First Look at HONOR’s Robot Phone at CES 2026: How is this real?!

Tucked away in a suite at the Encore Hotel lay perhaps the most interesting phone of all. No, not Samsung’s trifold, not even TCL’s NXTPaper phone, not some absurd rolling phone concept, nothing from Motorola. Away from the chaos of CES, in this room, on one table, lay a prototype of HONOR’s Robot Phone. Unlike the video we saw months back, this time, the phone was literally inches from us, showing exactly how HONOR managed to cram an entire 3-axis gimbal and a camera into a smartphone’s bump.

There were a few mandatory guidelines, though. Nobody could touch the phone, and this phone was just a prototype – a taste of the actual device that HONOR plans on revealing at Mobile World Congress. Even though the device wasn’t operational, or even switched on, just seeing a physical prototype was enough to get a VERY clear picture of what HONOR managed to build. Needless to say, it felt unbelievable just yesterday… but today, it was absolutely real. For what it’s worth, HONOR really did manage to engineer a camera and gimbal small enough to tuck itself away into a smartphone’s camera bump.

Designer: HONOR

It’s worth noting. The device isn’t a static model. The camera actually rotates, and goes right back into the phone’s bump. The mechanics work, but for now, they were just manual given that the phone was just a prototype. Physically, HONOR’s prototype is a working proof of concept, which is way more reassuring than a video which most people will assume is a bit of CGI. Knowing that fitting a gimbal into a phone is a pretty important milestone because now that HONOR’s proved at least the first step, it’s interesting to see how other tech companies will respond (if DJI makes a smartphone I will absolutely lose my mind).

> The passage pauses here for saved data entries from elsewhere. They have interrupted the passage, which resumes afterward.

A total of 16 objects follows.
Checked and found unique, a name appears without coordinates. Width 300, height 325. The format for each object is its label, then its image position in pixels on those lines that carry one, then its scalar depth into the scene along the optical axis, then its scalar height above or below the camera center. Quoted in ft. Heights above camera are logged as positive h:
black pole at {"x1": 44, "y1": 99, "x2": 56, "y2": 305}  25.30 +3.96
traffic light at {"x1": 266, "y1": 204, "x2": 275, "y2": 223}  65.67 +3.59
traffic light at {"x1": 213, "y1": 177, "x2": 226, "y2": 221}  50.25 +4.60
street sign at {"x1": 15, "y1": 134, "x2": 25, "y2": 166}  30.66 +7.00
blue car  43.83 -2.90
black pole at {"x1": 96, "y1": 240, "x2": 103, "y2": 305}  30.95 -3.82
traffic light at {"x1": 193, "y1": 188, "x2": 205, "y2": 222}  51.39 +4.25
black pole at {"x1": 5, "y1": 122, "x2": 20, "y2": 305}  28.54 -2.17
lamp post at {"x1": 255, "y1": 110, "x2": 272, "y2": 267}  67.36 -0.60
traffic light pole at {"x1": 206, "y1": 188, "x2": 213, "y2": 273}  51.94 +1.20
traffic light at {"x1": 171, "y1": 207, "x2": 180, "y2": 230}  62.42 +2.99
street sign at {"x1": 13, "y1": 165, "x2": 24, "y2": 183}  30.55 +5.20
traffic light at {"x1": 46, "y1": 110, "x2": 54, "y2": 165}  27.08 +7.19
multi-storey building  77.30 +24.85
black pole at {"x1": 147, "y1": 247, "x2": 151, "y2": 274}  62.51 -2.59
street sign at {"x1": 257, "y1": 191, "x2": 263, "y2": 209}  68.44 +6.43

The gimbal results in a fairly chunky camera bump, but the tradeoff is really small if you think about what you’re getting. A camera that can point anywhere, track subjects, respond to gestures, and work without a tripod or a gimbal. It’s autonomous in every aspect, which means for the first time in history, you don’t control the smartphone’s camera. It controls itself. And it can literally follow you around the room, turning probably anywhere up to 360° to do so. HONOR’s team mentioned that this would change content creation almost overnight, especially in its home market of China, which sees a massive number of livestreamers using fancy smartphone rigs to film video in realtime. Here, all you need is a phone and a surface to place it on.

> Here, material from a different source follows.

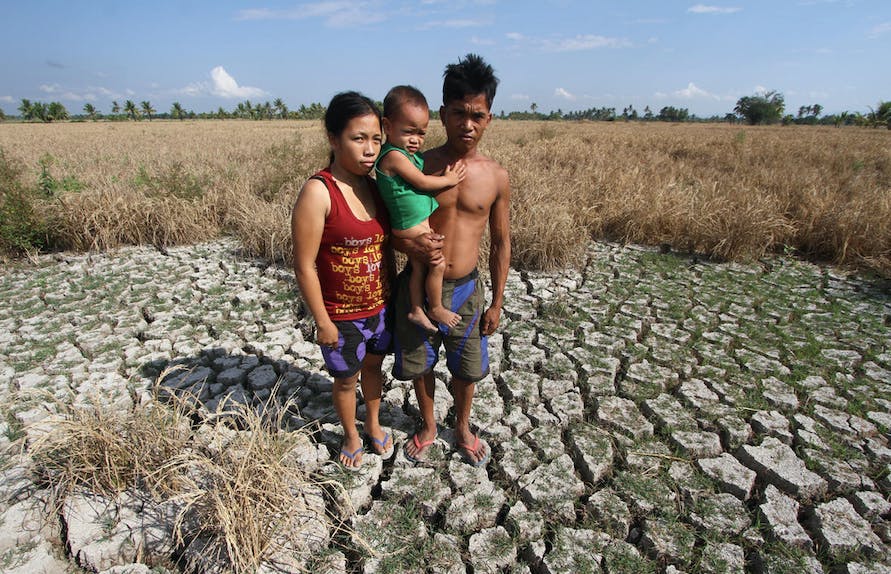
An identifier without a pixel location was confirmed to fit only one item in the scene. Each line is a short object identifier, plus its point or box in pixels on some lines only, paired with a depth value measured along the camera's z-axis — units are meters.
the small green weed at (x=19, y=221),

The details are otherwise incredibly scarce. There’s no availability timeline, no pricing structure, not even anything on the camera’s quality or the phone’s battery life. For now, this proof-of-concept does two things, ushers in HONOR’s ‘Alpha’ era, with the company making great leaps in their new AI division (the phone has an Alpha logo on the back to mark this new era too)… and secondly, proves that electronic/optical image stabilization is probably dead when your phone literally packs a goshdarn 3-axis gimbal that can point anywhere and move on its own.